> ACTIVITY: Copy out each entry precisely; no image belongs in the result.

Collected data entries:
§ §

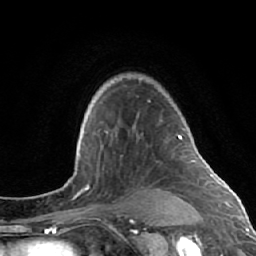
Breast MRI (dynamic contrast-enhanced), one axial slice. Slice 49 of 64 in the series (ordered by position). Cropped to one breast. Dynamic contrast-enhanced series, time point 2 of 7 at this slice position (early post-contrast). 1.5 T. TE 2.6 ms, TR 5.7 ms. 256 × 256 image matrix, field of view 160 × 160 mm. Female patient.
Outlined on this slice (semi-automatic segmentation, software-assisted and operator-edited):
- enhancing-tissue mask used for the functional tumour volume (all voxels passing the contrast-enhancement thresholds inside the analysis volume; usually the tumour): bounding box [x1, y1, x2, y2] px = [137, 116, 196, 212]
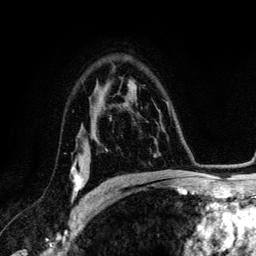
Breast MRI (dynamic contrast-enhanced), one axial slice; slice 88 of 134 in the series (ordered by position); cropped to one breast; dynamic contrast-enhanced series, time point 2 of 6 at this slice position (early post-contrast); 3 T; TE 4.2 ms, TR 7.9 ms; 1.2 mm slice thickness; 256 × 256 image matrix. Female patient.
Structures marked on this image (semi-automatically segmented with operator editing):
- enhancing-tissue mask used for the functional tumour volume (all voxels passing the contrast-enhancement thresholds inside the analysis volume; usually the tumour): bounding box <71,162,89,202> (left, top, right, bottom; pixels)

§ §

> REPLY:
Breast MRI (dynamic contrast-enhanced), one axial slice. Slice 49 of 64 in the series (ordered by position). Cropped to one breast. Dynamic contrast-enhanced series, time point 2 of 7 at this slice position (early post-contrast). 1.5 T. TE 2.6 ms, TR 5.7 ms. 256 × 256 image matrix, field of view 160 × 160 mm. Female patient.
Outlined on this slice (semi-automatic segmentation, software-assisted and operator-edited):
- enhancing-tissue mask used for the functional tumour volume (all voxels passing the contrast-enhancement thresholds inside the analysis volume; usually the tumour): bounding box [x1, y1, x2, y2] px = [137, 116, 196, 212]
Breast MRI (dynamic contrast-enhanced), one axial slice; slice 88 of 134 in the series (ordered by position); cropped to one breast; dynamic contrast-enhanced series, time point 2 of 6 at this slice position (early post-contrast); 3 T; TE 4.2 ms, TR 7.9 ms; 1.2 mm slice thickness; 256 × 256 image matrix. Female patient.
Structures marked on this image (semi-automatically segmented with operator editing):
- enhancing-tissue mask used for the functional tumour volume (all voxels passing the contrast-enhancement thresholds inside the analysis volume; usually the tumour): bounding box <71,162,89,202> (left, top, right, bottom; pixels)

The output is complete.